**Task requirements**: Of the lines in the data below, write out exactly those from the one holding "position:absolute; color:#8a8a8a; font-size:8px;" through the one holding "-1136,21 +1136,21 @@", both included.
(Records supplied)
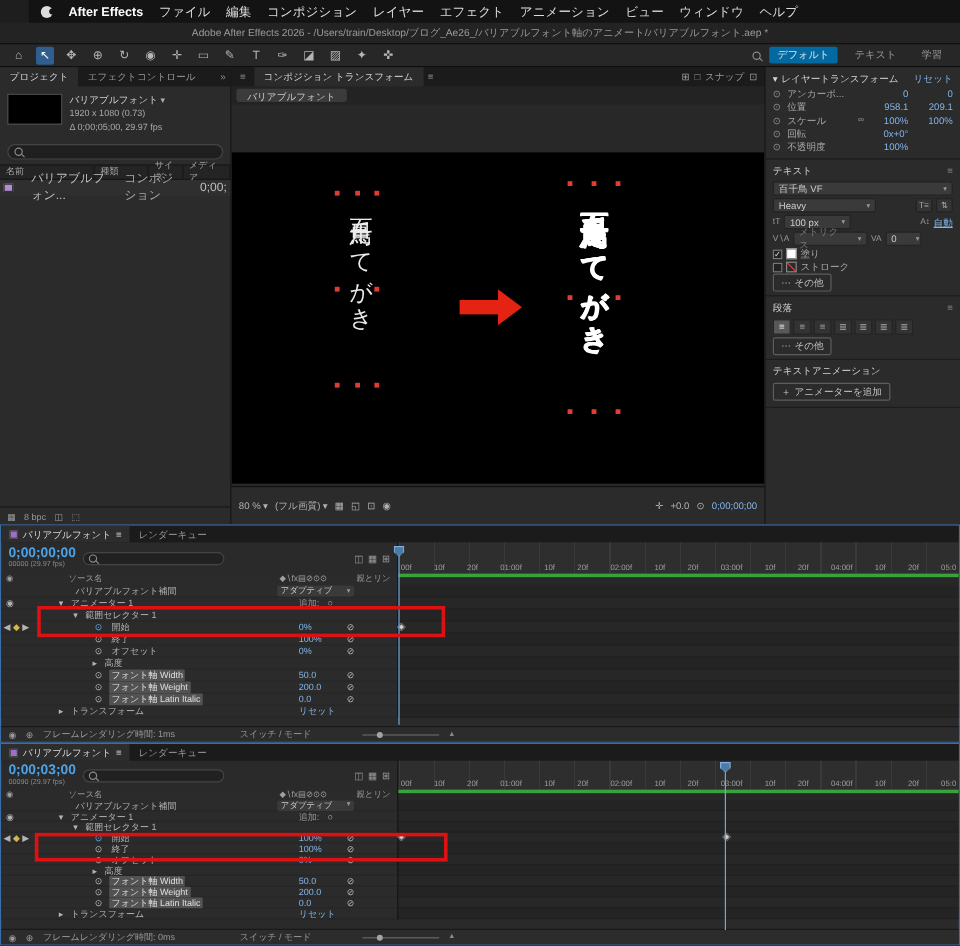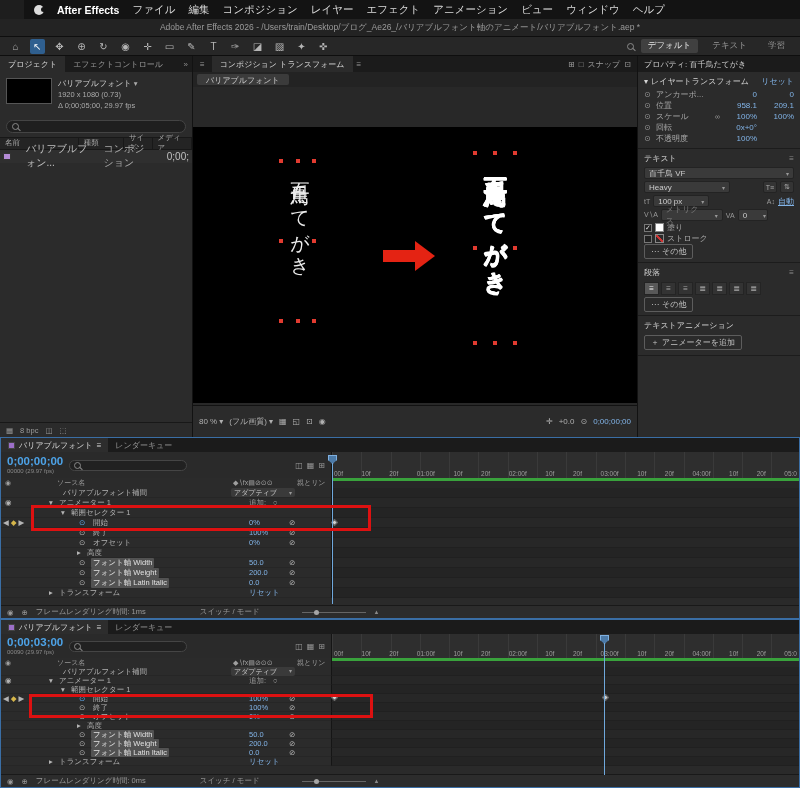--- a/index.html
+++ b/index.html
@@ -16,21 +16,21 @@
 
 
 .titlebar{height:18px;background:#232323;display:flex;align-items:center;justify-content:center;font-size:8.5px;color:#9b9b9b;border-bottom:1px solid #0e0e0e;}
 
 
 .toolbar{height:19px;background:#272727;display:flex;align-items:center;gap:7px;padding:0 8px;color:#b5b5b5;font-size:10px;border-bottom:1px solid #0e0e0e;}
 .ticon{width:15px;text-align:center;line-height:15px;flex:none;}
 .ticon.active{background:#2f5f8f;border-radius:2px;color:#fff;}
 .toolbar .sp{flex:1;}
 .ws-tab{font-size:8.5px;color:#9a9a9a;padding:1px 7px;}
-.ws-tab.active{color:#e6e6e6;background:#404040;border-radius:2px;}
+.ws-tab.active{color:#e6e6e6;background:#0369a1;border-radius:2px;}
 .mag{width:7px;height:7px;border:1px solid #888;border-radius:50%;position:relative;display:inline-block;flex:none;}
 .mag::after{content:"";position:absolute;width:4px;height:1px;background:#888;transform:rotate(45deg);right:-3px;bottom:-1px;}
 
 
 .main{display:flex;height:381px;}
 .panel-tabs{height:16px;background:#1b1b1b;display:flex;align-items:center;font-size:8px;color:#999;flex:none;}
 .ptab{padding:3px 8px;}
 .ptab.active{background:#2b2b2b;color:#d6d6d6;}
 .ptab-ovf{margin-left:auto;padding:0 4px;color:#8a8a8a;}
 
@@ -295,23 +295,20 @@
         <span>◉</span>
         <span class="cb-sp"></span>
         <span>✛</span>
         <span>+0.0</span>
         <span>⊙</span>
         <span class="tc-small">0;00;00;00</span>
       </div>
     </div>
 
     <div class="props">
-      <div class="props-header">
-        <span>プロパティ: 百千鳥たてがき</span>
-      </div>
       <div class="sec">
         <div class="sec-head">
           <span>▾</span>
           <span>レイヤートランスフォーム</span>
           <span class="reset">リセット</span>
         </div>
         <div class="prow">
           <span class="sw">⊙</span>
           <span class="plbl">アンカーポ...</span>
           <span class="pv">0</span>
(End Records supplied)
(Records supplied)
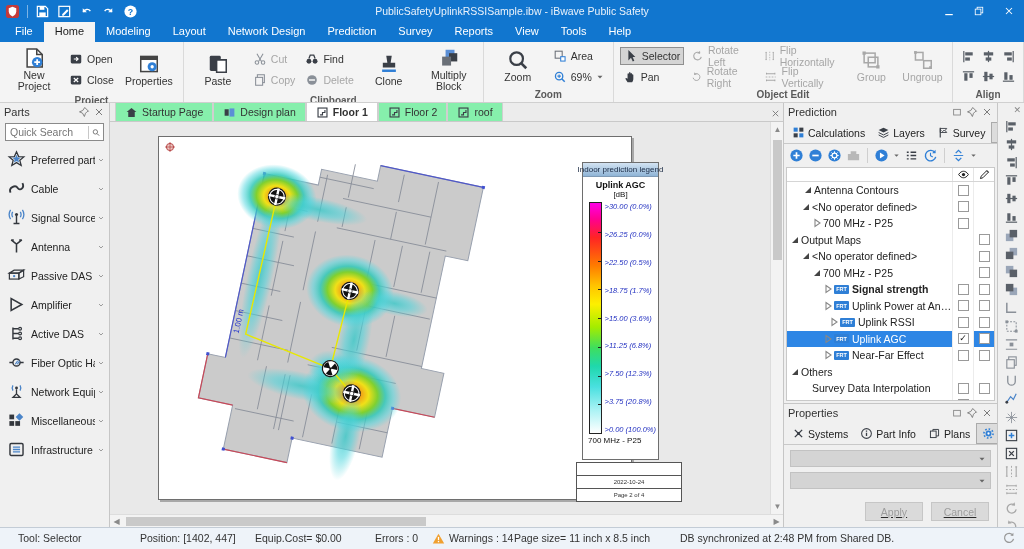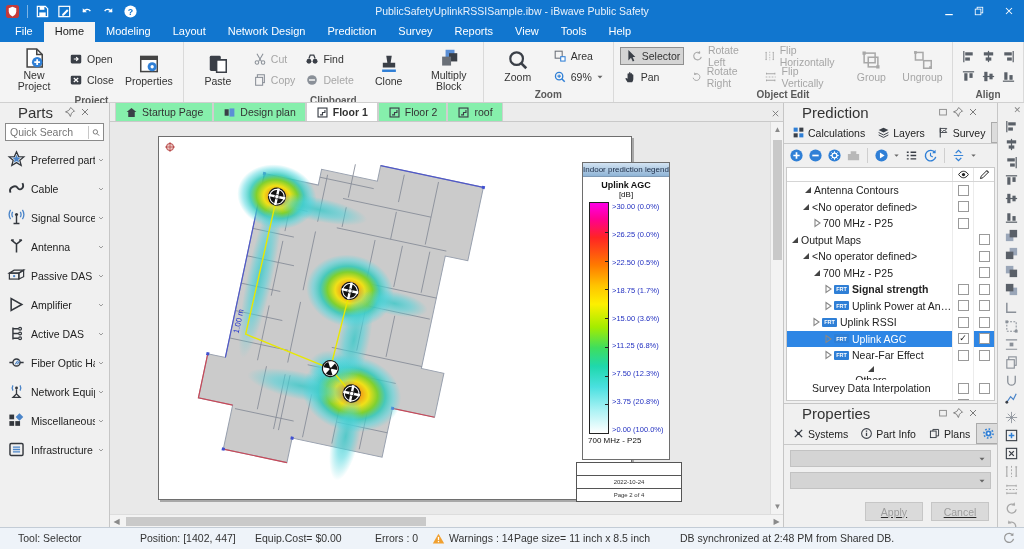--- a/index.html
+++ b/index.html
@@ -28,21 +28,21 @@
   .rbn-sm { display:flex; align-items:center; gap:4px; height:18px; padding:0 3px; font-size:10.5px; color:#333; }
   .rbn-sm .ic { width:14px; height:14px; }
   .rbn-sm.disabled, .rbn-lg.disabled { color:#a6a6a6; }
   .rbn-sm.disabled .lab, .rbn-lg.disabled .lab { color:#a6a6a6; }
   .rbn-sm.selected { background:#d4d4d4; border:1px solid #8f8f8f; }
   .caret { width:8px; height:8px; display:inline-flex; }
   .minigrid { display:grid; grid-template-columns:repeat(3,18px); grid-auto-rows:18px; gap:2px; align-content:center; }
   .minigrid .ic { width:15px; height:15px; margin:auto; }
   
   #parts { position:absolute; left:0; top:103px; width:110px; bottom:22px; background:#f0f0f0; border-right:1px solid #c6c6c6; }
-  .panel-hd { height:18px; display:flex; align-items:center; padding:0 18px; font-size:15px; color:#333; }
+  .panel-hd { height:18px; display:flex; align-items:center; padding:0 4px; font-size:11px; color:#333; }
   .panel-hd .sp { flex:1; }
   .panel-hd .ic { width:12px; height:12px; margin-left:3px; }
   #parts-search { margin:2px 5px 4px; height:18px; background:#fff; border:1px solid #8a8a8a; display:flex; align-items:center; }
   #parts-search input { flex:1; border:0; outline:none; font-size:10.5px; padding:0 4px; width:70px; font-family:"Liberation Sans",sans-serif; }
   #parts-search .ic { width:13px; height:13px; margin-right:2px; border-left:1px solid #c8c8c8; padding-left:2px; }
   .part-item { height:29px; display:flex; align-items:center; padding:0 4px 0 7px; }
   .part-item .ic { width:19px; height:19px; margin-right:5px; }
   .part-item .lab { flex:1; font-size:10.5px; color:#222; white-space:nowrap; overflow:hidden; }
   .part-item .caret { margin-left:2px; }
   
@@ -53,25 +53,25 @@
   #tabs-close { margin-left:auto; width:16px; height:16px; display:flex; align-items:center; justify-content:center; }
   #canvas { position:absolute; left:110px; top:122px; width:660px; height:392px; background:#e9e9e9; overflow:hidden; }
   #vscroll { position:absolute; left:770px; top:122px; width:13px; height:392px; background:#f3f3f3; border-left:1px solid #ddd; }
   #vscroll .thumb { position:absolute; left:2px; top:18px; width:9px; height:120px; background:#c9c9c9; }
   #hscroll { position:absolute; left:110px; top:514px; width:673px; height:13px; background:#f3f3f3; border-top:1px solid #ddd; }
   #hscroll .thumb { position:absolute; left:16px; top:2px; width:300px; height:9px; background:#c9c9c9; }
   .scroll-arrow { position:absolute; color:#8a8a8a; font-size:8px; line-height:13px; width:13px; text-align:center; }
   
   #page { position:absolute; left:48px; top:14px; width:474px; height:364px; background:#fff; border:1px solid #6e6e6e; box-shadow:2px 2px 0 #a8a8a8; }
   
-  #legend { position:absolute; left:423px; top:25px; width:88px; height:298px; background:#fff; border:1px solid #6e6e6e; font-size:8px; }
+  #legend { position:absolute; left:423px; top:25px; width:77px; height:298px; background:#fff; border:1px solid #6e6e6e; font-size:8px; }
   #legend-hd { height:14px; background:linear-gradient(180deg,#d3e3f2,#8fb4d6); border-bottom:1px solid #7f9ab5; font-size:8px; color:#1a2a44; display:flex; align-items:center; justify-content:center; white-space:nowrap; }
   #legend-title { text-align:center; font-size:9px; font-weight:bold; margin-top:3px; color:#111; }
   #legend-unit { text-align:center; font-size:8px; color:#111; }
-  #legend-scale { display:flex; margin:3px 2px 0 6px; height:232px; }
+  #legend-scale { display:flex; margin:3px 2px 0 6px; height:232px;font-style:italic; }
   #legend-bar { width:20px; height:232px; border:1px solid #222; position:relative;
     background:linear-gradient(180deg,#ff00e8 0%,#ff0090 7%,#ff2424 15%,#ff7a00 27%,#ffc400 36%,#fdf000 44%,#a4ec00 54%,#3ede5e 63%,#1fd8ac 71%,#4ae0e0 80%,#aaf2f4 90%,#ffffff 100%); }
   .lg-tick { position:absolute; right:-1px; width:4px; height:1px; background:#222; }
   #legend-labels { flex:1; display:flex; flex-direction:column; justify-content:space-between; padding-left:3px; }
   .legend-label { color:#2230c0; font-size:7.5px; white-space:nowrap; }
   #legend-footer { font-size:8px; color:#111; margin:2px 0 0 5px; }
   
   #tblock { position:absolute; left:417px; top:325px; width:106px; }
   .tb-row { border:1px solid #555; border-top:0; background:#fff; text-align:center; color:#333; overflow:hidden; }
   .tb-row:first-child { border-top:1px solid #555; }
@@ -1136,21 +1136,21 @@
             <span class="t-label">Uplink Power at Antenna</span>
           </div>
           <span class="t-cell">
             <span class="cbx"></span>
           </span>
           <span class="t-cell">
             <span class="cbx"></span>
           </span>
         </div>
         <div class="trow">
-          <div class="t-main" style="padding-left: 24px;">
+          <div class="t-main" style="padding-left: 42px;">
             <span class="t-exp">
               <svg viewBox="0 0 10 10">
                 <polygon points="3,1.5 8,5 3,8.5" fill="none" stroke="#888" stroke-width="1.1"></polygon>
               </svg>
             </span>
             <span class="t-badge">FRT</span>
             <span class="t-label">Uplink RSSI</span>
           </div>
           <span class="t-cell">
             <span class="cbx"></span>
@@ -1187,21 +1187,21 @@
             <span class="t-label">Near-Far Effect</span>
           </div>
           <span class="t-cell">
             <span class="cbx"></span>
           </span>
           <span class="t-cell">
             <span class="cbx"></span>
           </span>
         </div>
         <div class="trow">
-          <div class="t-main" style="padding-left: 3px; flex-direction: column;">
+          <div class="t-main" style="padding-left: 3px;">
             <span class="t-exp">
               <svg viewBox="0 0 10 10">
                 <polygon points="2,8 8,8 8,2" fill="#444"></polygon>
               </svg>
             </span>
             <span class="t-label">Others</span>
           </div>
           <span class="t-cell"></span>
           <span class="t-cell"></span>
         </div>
(End Records supplied)
**Task output**:
   .scroll-arrow { position:absolute; color:#8a8a8a; font-size:8px; line-height:13px; width:13px; text-align:center; }
   
   #page { position:absolute; left:48px; top:14px; width:474px; height:364px; background:#fff; border:1px solid #6e6e6e; box-shadow:2px 2px 0 #a8a8a8; }
   
-  #legend { position:absolute; left:423px; top:25px; width:88px; height:298px; background:#fff; border:1px solid #6e6e6e; font-size:8px; }
+  #legend { position:absolute; left:423px; top:25px; width:77px; height:298px; background:#fff; border:1px solid #6e6e6e; font-size:8px; }
   #legend-hd { height:14px; background:linear-gradient(180deg,#d3e3f2,#8fb4d6); border-bottom:1px solid #7f9ab5; font-size:8px; color:#1a2a44; display:flex; align-items:center; justify-content:center; white-space:nowrap; }
   #legend-title { text-align:center; font-size:9px; font-weight:bold; margin-top:3px; color:#111; }
   #legend-unit { text-align:center; font-size:8px; color:#111; }
-  #legend-scale { display:flex; margin:3px 2px 0 6px; height:232px; }
+  #legend-scale { display:flex; margin:3px 2px 0 6px; height:232px;font-style:italic; }
   #legend-bar { width:20px; height:232px; border:1px solid #222; position:relative;
     background:linear-gradient(180deg,#ff00e8 0%,#ff0090 7%,#ff2424 15%,#ff7a00 27%,#ffc400 36%,#fdf000 44%,#a4ec00 54%,#3ede5e 63%,#1fd8ac 71%,#4ae0e0 80%,#aaf2f4 90%,#ffffff 100%); }
   .lg-tick { position:absolute; right:-1px; width:4px; height:1px; background:#222; }
   #legend-labels { flex:1; display:flex; flex-direction:column; justify-content:space-between; padding-left:3px; }
   .legend-label { color:#2230c0; font-size:7.5px; white-space:nowrap; }
   #legend-footer { font-size:8px; color:#111; margin:2px 0 0 5px; }
   
   #tblock { position:absolute; left:417px; top:325px; width:106px; }
   .tb-row { border:1px solid #555; border-top:0; background:#fff; text-align:center; color:#333; overflow:hidden; }
   .tb-row:first-child { border-top:1px solid #555; }
@@ -1136,21 +1136,21 @@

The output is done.